The second type is inventive tasks. This is territory where you need more than just to find an answer in the space of the known — you must go beyond its boundaries. Create a new abstraction, discover a pattern that no one has previously formulated, or propose a solution that contradicts common assumptions. This is where things become most interesting — and most troubling for those who believe in the inevitability of "strong" AI.

Modern large language models, for all their impressive performance, operate on the principle of statistical generalization of patterns from training data. They do not "understand" in the sense that humans understand — they recognize structures and reproduce them with variations. This makes them brilliant tools for routine tasks of any complexity: from writing code according to known templates to diagnosing diseases based on accumulated medical data. But when it comes to genuine discovery — seeing what is not in the data — the model faces an epistemological dead end. It cannot go beyond the boundaries of the knowledge space on which it was trained.

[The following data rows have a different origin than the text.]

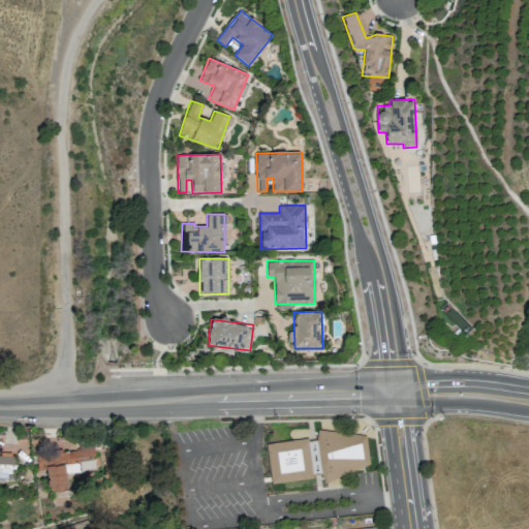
[(365,430),(316,435),(320,472),(321,472),(322,476),(370,471),(365,430)]
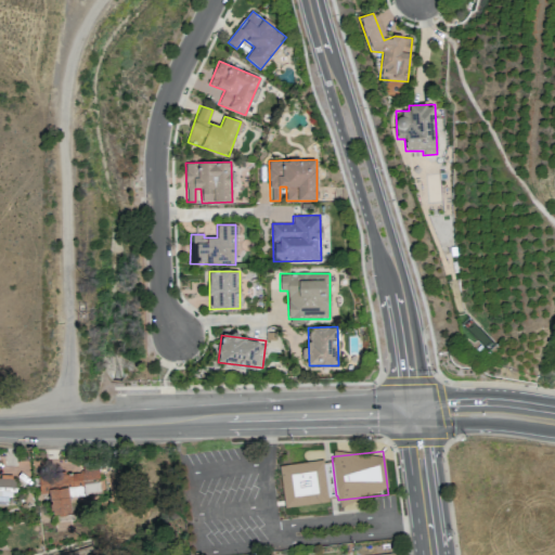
[(280,465),(284,506),(328,502),(325,467),(332,466),(331,460),(280,465)]
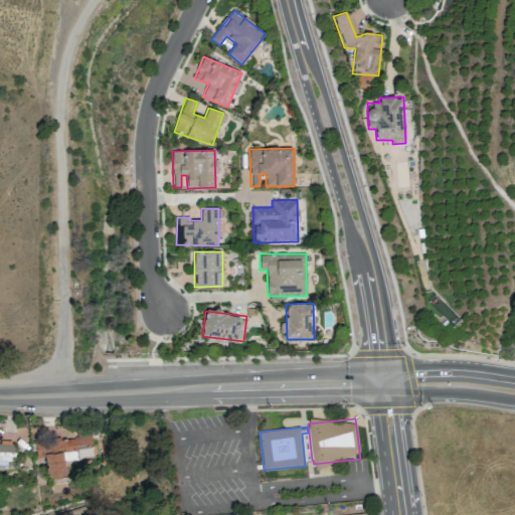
[(35,441),(36,461),(45,460),(47,478),(65,476),(64,461),(93,459),(91,437),(35,441)]
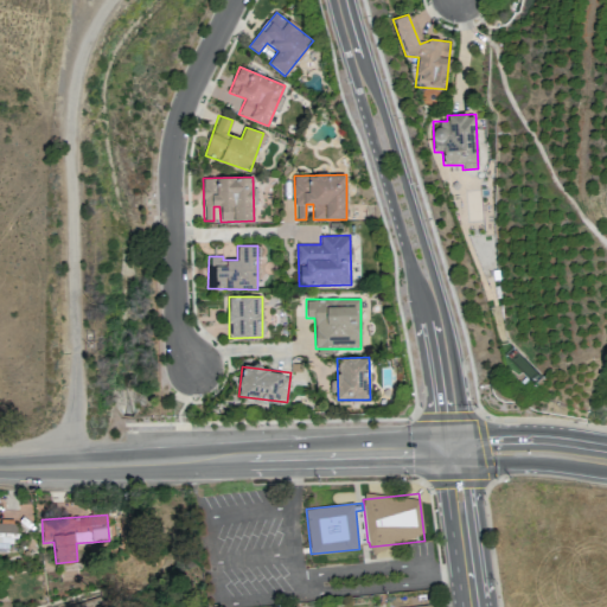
[(13,523),(0,523),(0,551),(13,551),(13,523)]
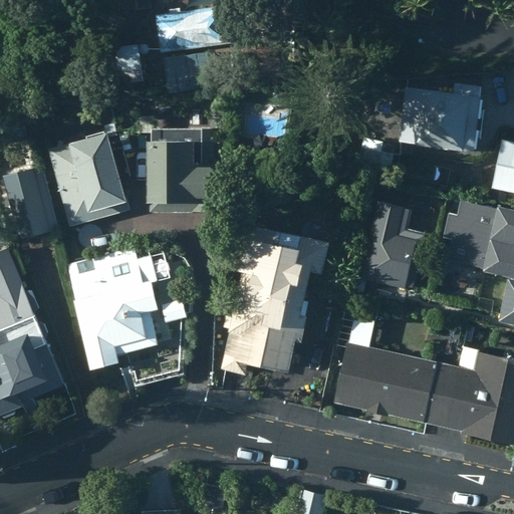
[(224,4),(155,13),(160,52),(229,42),(224,4)]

Of course, one could argue that models sometimes produce unexpected and even "creative" results. This is true, but such "creativity" is combinatorics, not invention. A model can connect two distant areas of knowledge in a non-obvious way, and the result may look like an insight. However, fundamentally new knowledge — knowledge that is not a recombination of the existing — requires a different cognitive mechanism. What exactly that mechanism is remains a question that neither neuroscience nor philosophy of mind can answer.

The practical consequences of this distinction are enormous. Companies and governments investing billions in AI development must soberly assess what tasks they will face. If it is about automation, optimization, scaling existing processes — language models will handle it, and better each year. If the bet is that AI will make a fundamental scientific breakthrough or create an entirely new technology without human involvement — those expectations are probably too high. At least with the current architecture of models.

There is also a deeper level to the problem. The inter-state LLM race creates a dangerous illusion: whoever builds the most powerful model first will gain a strategic advantage in everything. But if an epistemological ceiling exists, then increasing computational power provides only a quantitative increase in solving routine tasks, not a qualitative leap toward machine superintelligence. This does not diminish the importance of AI — automating routine work itself transforms the economy and society. But it means that human intelligence, capable of genuine invention, remains an irreplaceable resource.

The question of AI's limits is not a judgment on the technology, but an invitation to an honest conversation about its nature. The better we understand what machines can and cannot do, the more effectively we can build a symbiosis of human and machine intelligence. And perhaps it is this symbiosis — not the race for an omnipotent model — that will become the true breakthrough of the coming decade.